[TASK TO CARRY OUT] Reproduce verbatim the text lines of every entry below, leaving the pictures out of your answer.

-*-*-

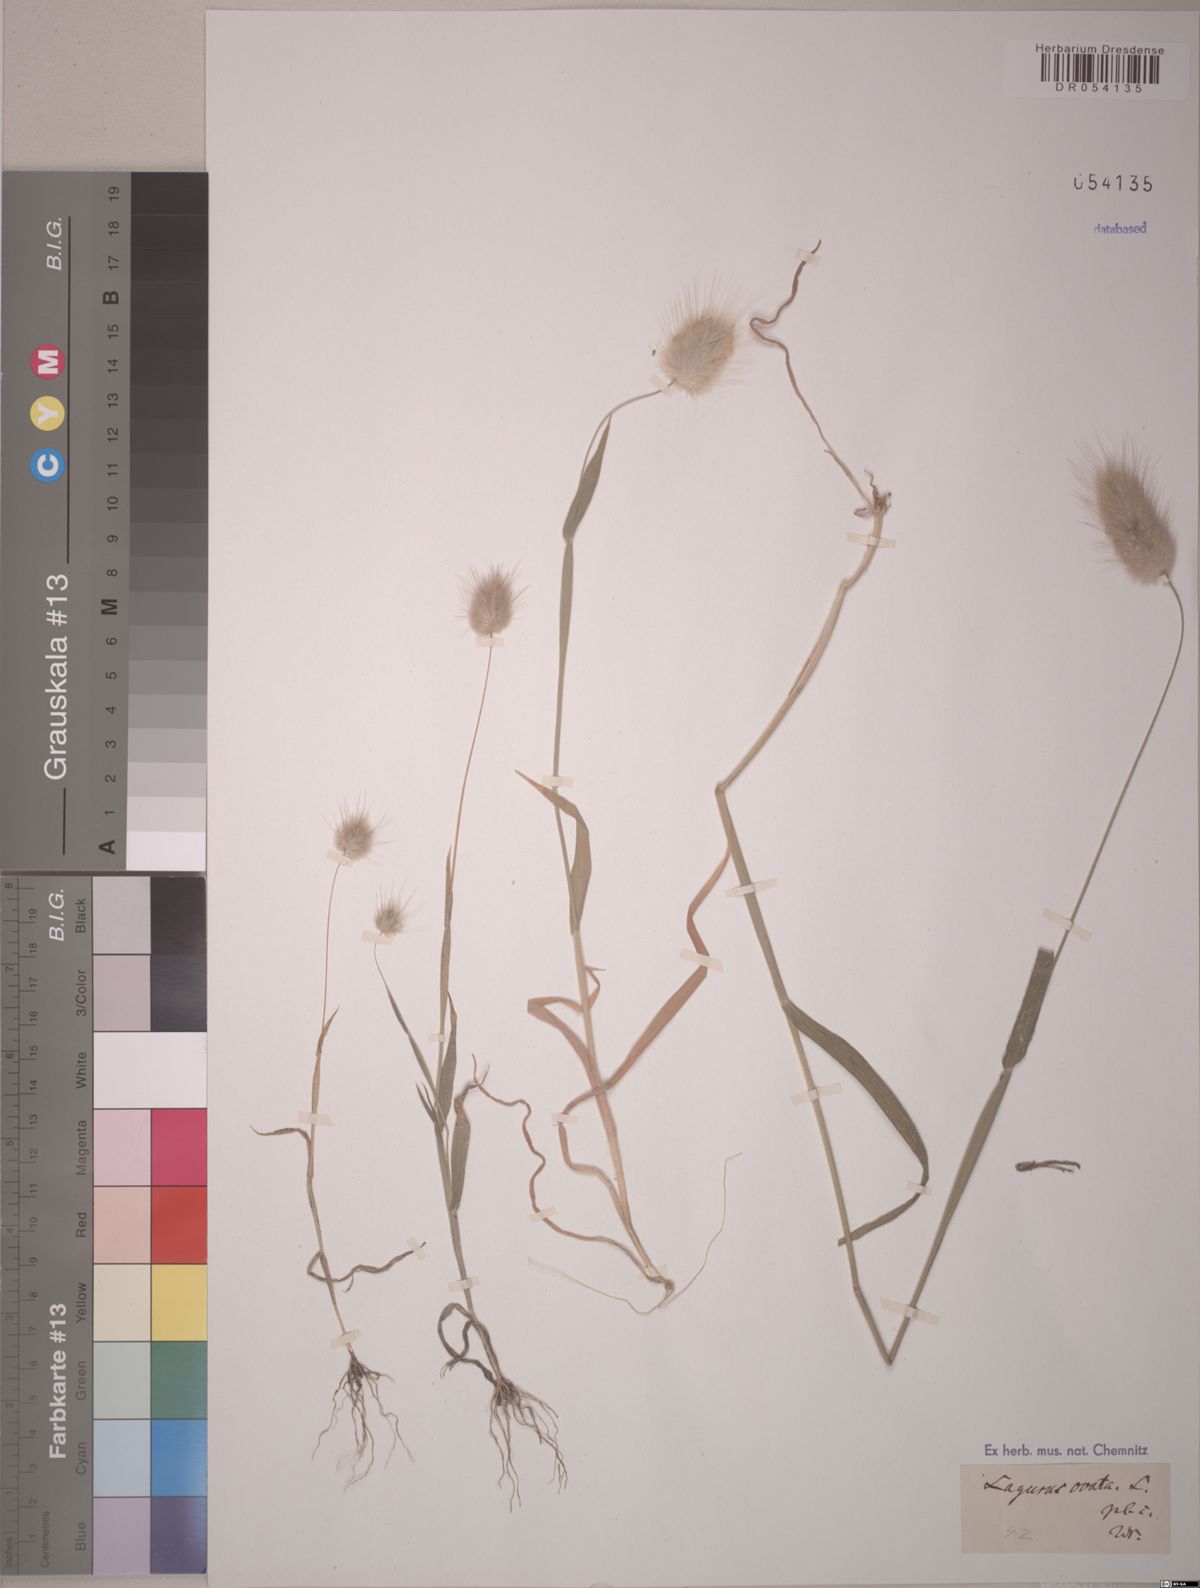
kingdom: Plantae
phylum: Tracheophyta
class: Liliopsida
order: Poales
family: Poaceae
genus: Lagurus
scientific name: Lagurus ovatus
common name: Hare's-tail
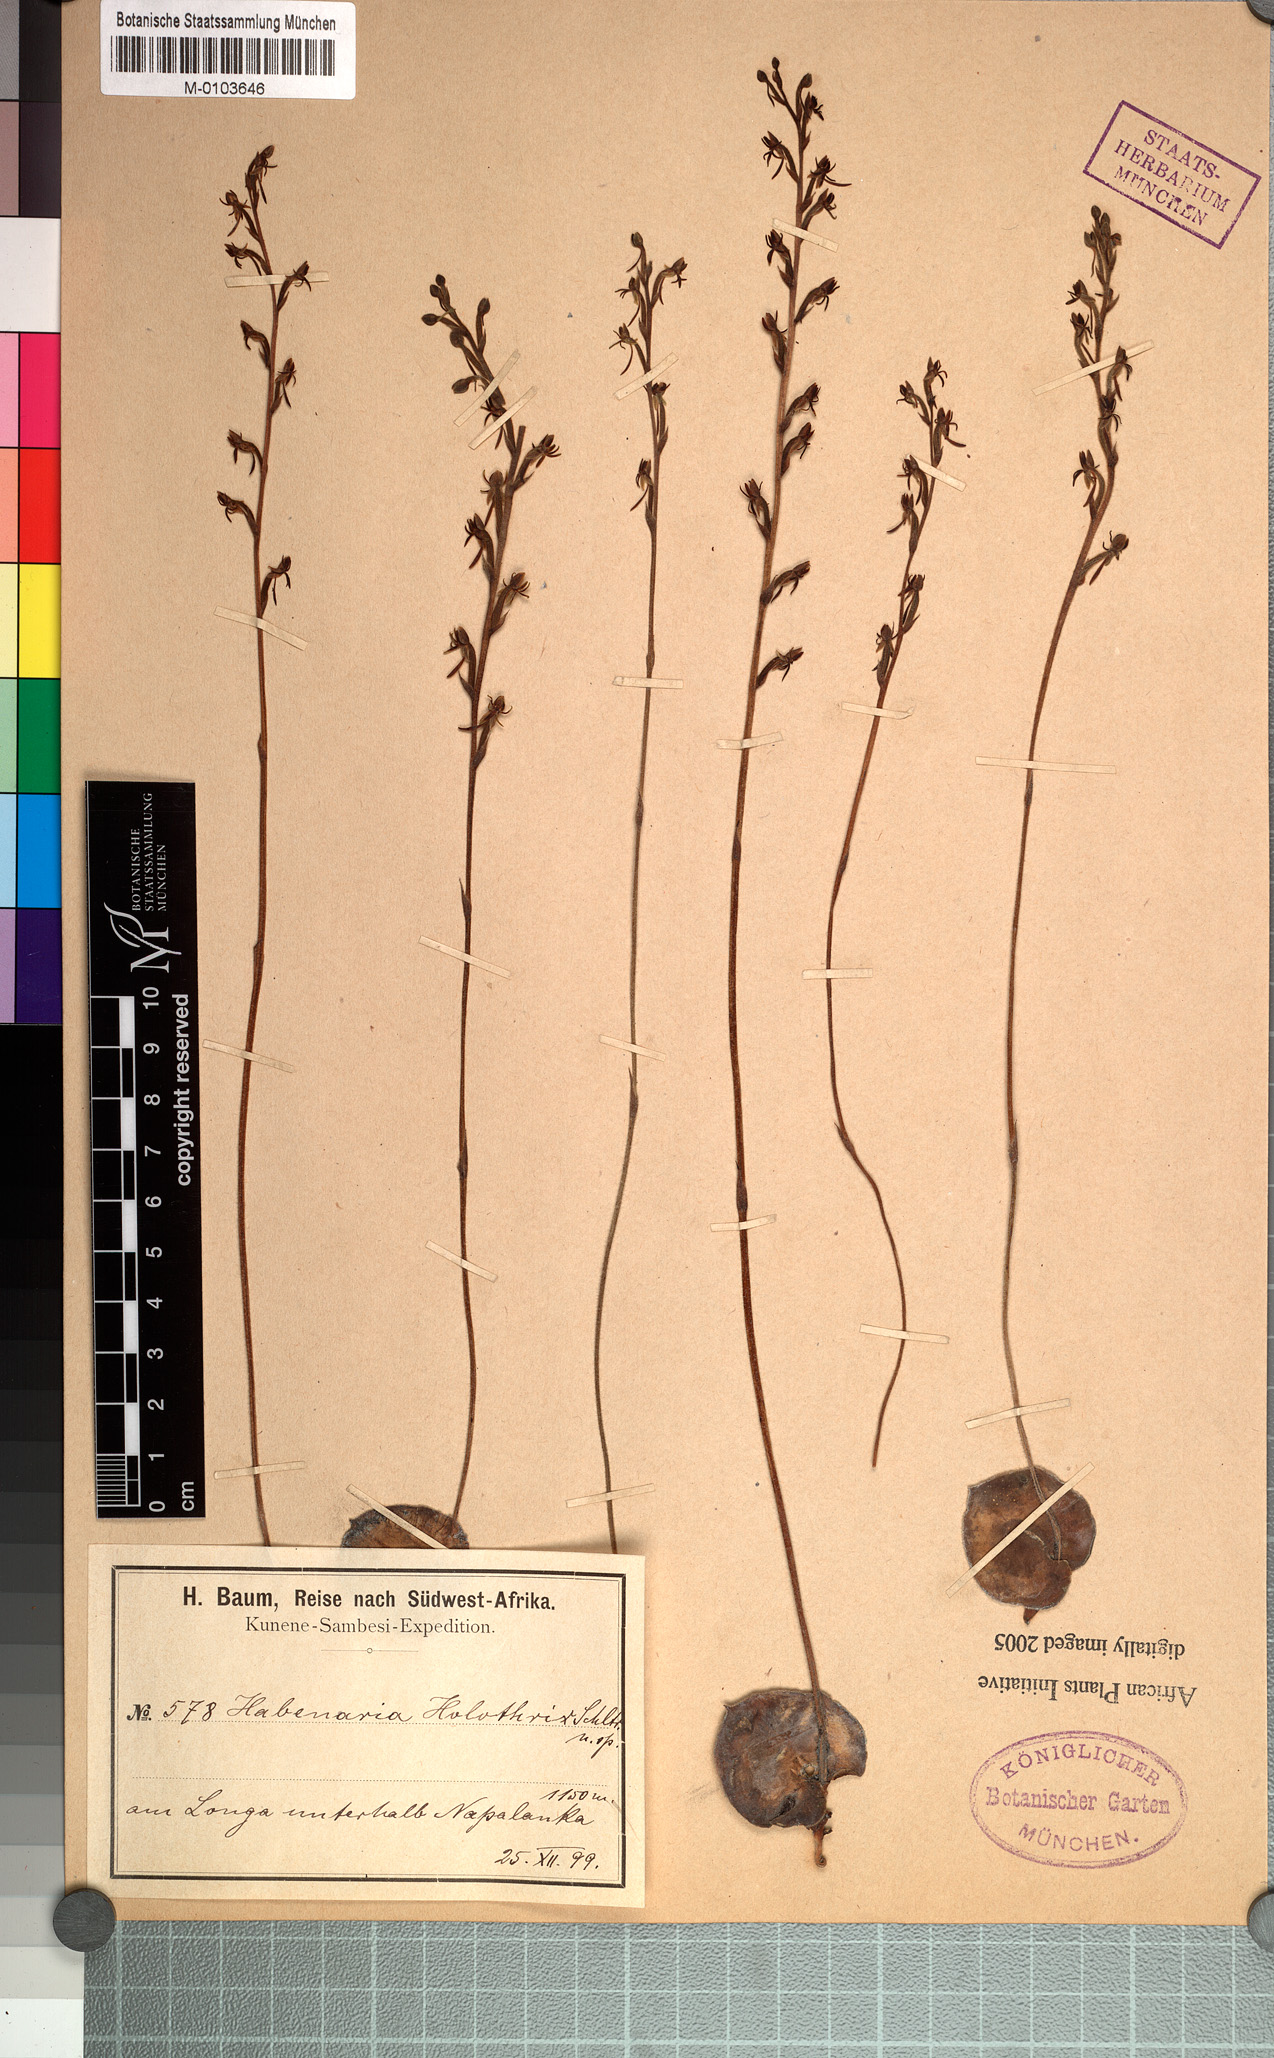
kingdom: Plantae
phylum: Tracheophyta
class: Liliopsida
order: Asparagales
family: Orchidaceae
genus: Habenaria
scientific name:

-*-*-

[SOLUTION FOR THIS TASK]
kingdom: Plantae
phylum: Tracheophyta
class: Liliopsida
order: Poales
family: Poaceae
genus: Lagurus
scientific name: Lagurus ovatus
common name: Hare's-tail
kingdom: Plantae
phylum: Tracheophyta
class: Liliopsida
order: Asparagales
family: Orchidaceae
genus: Habenaria
scientific name:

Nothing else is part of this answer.